**Instructions to follow:** Print the data once more, exactly as supplied.
··· Dataset
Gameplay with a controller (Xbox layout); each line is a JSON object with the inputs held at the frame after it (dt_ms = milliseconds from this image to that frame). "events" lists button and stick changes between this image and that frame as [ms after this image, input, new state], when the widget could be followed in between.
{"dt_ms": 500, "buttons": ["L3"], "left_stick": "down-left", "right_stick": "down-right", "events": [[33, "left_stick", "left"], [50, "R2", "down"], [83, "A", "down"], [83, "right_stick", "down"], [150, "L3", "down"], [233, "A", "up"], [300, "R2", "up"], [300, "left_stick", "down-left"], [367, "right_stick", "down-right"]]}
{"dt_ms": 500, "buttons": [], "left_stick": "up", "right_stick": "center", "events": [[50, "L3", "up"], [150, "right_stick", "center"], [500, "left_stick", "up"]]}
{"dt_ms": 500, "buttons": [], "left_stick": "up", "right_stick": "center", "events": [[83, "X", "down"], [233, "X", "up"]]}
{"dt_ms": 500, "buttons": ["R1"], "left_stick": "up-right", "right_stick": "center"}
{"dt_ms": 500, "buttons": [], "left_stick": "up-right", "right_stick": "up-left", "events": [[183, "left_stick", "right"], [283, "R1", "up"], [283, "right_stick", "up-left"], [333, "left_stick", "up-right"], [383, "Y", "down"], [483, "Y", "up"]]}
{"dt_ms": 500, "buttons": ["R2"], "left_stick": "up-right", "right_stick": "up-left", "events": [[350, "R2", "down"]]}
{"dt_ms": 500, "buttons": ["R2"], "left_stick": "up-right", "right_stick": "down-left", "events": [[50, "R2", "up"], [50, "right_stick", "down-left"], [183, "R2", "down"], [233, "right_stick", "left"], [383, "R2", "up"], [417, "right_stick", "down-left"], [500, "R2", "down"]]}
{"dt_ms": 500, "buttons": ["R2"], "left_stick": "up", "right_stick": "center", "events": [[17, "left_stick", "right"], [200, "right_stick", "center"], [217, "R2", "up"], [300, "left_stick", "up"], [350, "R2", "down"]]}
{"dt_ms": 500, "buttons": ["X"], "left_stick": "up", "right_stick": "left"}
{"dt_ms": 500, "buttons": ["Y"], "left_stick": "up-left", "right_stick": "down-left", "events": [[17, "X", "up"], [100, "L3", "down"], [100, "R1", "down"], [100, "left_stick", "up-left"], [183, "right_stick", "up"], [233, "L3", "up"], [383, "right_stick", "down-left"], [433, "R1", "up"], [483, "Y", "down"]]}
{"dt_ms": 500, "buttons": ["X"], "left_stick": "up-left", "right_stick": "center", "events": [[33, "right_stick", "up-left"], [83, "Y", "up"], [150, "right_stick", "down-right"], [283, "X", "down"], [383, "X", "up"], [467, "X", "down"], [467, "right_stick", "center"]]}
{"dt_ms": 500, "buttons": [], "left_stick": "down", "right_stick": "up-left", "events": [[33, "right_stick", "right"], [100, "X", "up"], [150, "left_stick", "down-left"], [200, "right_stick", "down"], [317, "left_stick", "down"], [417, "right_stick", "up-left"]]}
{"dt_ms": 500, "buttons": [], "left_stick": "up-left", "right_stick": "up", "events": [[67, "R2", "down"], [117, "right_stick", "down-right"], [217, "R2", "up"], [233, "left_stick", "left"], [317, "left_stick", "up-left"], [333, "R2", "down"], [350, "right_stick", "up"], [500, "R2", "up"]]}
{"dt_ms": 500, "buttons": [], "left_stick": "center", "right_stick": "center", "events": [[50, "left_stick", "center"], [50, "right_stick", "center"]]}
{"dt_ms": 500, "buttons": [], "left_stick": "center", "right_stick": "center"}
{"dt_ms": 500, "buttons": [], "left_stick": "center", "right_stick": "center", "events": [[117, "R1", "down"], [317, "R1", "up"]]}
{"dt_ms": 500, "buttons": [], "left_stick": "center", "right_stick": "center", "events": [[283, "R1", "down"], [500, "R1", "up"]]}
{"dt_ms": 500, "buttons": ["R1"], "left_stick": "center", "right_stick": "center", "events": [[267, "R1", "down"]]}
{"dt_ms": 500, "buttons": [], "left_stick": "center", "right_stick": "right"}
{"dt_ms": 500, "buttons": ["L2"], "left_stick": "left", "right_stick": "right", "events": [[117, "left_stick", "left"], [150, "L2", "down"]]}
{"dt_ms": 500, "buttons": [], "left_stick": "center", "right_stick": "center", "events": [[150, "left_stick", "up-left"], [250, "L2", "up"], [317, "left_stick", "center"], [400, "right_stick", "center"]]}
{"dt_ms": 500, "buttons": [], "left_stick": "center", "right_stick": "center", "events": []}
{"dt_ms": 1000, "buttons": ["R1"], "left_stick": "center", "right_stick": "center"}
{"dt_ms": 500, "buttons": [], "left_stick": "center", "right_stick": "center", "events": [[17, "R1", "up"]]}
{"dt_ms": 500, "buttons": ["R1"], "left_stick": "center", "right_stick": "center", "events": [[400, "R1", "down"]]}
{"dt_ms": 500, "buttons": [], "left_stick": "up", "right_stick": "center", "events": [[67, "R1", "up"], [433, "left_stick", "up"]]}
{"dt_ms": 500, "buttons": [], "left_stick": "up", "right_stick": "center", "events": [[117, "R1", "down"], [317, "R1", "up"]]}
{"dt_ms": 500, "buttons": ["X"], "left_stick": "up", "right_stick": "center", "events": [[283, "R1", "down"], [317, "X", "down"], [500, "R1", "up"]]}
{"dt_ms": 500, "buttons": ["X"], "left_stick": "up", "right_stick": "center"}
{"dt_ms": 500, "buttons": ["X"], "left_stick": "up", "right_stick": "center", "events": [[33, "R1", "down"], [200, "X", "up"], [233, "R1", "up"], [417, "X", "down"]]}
······
**Result for this exercise:**
Gameplay with a controller (Xbox layout); each line is a JSON object with the inputs held at the frame after it (dt_ms = milliseconds from this image to that frame). "events" lists button and stick changes between this image and that frame as [ms after this image, input, new state], when the widget could be followed in between.
{"dt_ms": 500, "buttons": ["L3"], "left_stick": "down-left", "right_stick": "down-right", "events": [[33, "left_stick", "left"], [50, "R2", "down"], [83, "A", "down"], [83, "right_stick", "down"], [150, "L3", "down"], [233, "A", "up"], [300, "R2", "up"], [300, "left_stick", "down-left"], [367, "right_stick", "down-right"]]}
{"dt_ms": 500, "buttons": [], "left_stick": "up", "right_stick": "center", "events": [[50, "L3", "up"], [150, "right_stick", "center"], [500, "left_stick", "up"]]}
{"dt_ms": 500, "buttons": [], "left_stick": "up", "right_stick": "center", "events": [[83, "X", "down"], [233, "X", "up"]]}
{"dt_ms": 500, "buttons": ["R1"], "left_stick": "up-right", "right_stick": "center"}
{"dt_ms": 500, "buttons": [], "left_stick": "up-right", "right_stick": "up-left", "events": [[183, "left_stick", "right"], [283, "R1", "up"], [283, "right_stick", "up-left"], [333, "left_stick", "up-right"], [383, "Y", "down"], [483, "Y", "up"]]}
{"dt_ms": 500, "buttons": ["R2"], "left_stick": "up-right", "right_stick": "up-left", "events": [[350, "R2", "down"]]}
{"dt_ms": 500, "buttons": ["R2"], "left_stick": "up-right", "right_stick": "down-left", "events": [[50, "R2", "up"], [50, "right_stick", "down-left"], [183, "R2", "down"], [233, "right_stick", "left"], [383, "R2", "up"], [417, "right_stick", "down-left"], [500, "R2", "down"]]}
{"dt_ms": 500, "buttons": ["R2"], "left_stick": "up", "right_stick": "center", "events": [[17, "left_stick", "right"], [200, "right_stick", "center"], [217, "R2", "up"], [300, "left_stick", "up"], [350, "R2", "down"]]}
{"dt_ms": 500, "buttons": ["X"], "left_stick": "up", "right_stick": "left"}
{"dt_ms": 500, "buttons": ["Y"], "left_stick": "up-left", "right_stick": "down-left", "events": [[17, "X", "up"], [100, "L3", "down"], [100, "R1", "down"], [100, "left_stick", "up-left"], [183, "right_stick", "up"], [233, "L3", "up"], [383, "right_stick", "down-left"], [433, "R1", "up"], [483, "Y", "down"]]}
{"dt_ms": 500, "buttons": ["X"], "left_stick": "up-left", "right_stick": "center", "events": [[33, "right_stick", "up-left"], [83, "Y", "up"], [150, "right_stick", "down-right"], [283, "X", "down"], [383, "X", "up"], [467, "X", "down"], [467, "right_stick", "center"]]}
{"dt_ms": 500, "buttons": [], "left_stick": "down", "right_stick": "up-left", "events": [[33, "right_stick", "right"], [100, "X", "up"], [150, "left_stick", "down-left"], [200, "right_stick", "down"], [317, "left_stick", "down"], [417, "right_stick", "up-left"]]}
{"dt_ms": 500, "buttons": [], "left_stick": "up-left", "right_stick": "up", "events": [[67, "R2", "down"], [117, "right_stick", "down-right"], [217, "R2", "up"], [233, "left_stick", "left"], [317, "left_stick", "up-left"], [333, "R2", "down"], [350, "right_stick", "up"], [500, "R2", "up"]]}
{"dt_ms": 500, "buttons": [], "left_stick": "center", "right_stick": "center", "events": [[50, "left_stick", "center"], [50, "right_stick", "center"]]}
{"dt_ms": 500, "buttons": [], "left_stick": "center", "right_stick": "center"}
{"dt_ms": 500, "buttons": [], "left_stick": "center", "right_stick": "center", "events": [[117, "R1", "down"], [317, "R1", "up"]]}
{"dt_ms": 500, "buttons": [], "left_stick": "center", "right_stick": "center", "events": [[283, "R1", "down"], [500, "R1", "up"]]}
{"dt_ms": 500, "buttons": ["R1"], "left_stick": "center", "right_stick": "center", "events": [[267, "R1", "down"]]}
{"dt_ms": 500, "buttons": [], "left_stick": "center", "right_stick": "right"}
{"dt_ms": 500, "buttons": ["L2"], "left_stick": "left", "right_stick": "right", "events": [[117, "left_stick", "left"], [150, "L2", "down"]]}
{"dt_ms": 500, "buttons": [], "left_stick": "center", "right_stick": "center", "events": [[150, "left_stick", "up-left"], [250, "L2", "up"], [317, "left_stick", "center"], [400, "right_stick", "center"]]}
{"dt_ms": 500, "buttons": [], "left_stick": "center", "right_stick": "center", "events": []}
{"dt_ms": 1000, "buttons": ["R1"], "left_stick": "center", "right_stick": "center"}
{"dt_ms": 500, "buttons": [], "left_stick": "center", "right_stick": "center", "events": [[17, "R1", "up"]]}
{"dt_ms": 500, "buttons": ["R1"], "left_stick": "center", "right_stick": "center", "events": [[400, "R1", "down"]]}
{"dt_ms": 500, "buttons": [], "left_stick": "up", "right_stick": "center", "events": [[67, "R1", "up"], [433, "left_stick", "up"]]}
{"dt_ms": 500, "buttons": [], "left_stick": "up", "right_stick": "center", "events": [[117, "R1", "down"], [317, "R1", "up"]]}
{"dt_ms": 500, "buttons": ["X"], "left_stick": "up", "right_stick": "center", "events": [[283, "R1", "down"], [317, "X", "down"], [500, "R1", "up"]]}
{"dt_ms": 500, "buttons": ["X"], "left_stick": "up", "right_stick": "center"}
{"dt_ms": 500, "buttons": ["X"], "left_stick": "up", "right_stick": "center", "events": [[33, "R1", "down"], [200, "X", "up"], [233, "R1", "up"], [417, "X", "down"]]}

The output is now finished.